Some questions to ask yourself: Is the financial gain worth the time, monetary investment and emotional bandwidth it takes to rehab a property?

If, for example, you have a background as a builder or contractor—or own a company that employs such skilled labor—you’ll be able to do much of the work yourself and likely reap a greater profit than someone who has to hire out all of the labor. Realtors, too, oftentimes get into house-flipping as they learn about deals before the general public, have labor resources at their disposal and have a better feel for the residential marketplace than the average house-hunter.

There’s also the personal question if you intend to inhabit the house during the renovation process: Can you live in a construction zone, albeit temporarily, if it means a roof over your head and a potential payday down the line?

Prioritize Your Renovations

Big-ticket items like a kitchen remodel will quickly eat your budget and not necessarily pay off dollar-for-dollar. Prioritize the things you can do with your skillset that previous owners didn’t want to tackle, like stripping wallpaper, painting walls and ceilings, sanding hardwood floor, repairing bathrooms and landscaping, among other smaller tasks.
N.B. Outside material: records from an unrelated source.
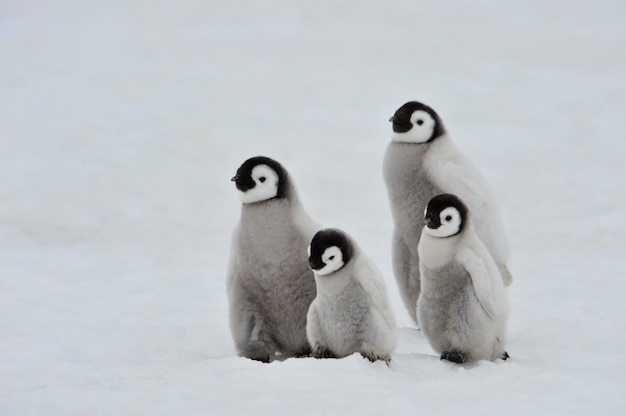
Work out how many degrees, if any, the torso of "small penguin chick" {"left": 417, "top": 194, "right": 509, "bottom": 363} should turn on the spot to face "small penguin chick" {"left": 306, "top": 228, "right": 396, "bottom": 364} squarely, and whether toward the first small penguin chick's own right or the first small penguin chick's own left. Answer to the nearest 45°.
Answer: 0° — it already faces it

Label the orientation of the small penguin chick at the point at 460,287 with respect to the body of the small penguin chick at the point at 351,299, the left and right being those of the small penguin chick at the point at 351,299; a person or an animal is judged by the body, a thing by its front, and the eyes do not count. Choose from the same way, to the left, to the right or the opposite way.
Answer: the same way

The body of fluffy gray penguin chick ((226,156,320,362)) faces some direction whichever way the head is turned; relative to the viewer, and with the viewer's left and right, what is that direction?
facing the viewer and to the left of the viewer

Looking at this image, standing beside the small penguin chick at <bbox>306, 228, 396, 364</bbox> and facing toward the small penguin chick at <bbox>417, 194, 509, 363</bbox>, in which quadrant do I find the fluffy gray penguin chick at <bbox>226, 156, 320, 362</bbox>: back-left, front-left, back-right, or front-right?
back-left

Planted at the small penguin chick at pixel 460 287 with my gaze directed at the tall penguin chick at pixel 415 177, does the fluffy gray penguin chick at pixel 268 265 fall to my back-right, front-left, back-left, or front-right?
front-left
Skip on fancy customizations that the next buyer may not like unless you have a firm understanding of the marketplace. The goal is to increase curb appeal while simultaneously keeping your budget in check.

Resell or Rent?

Having the option to convert a home flip into either a sale or long-term rental is a good way to place additional security on the risk of a large investment property like a house. While the challenges of being a landlord can be many, the upside of steady, incoming cash flow over the years is worth examining as a Plan B if the home doesn’t sell quickly enough or the market crashes.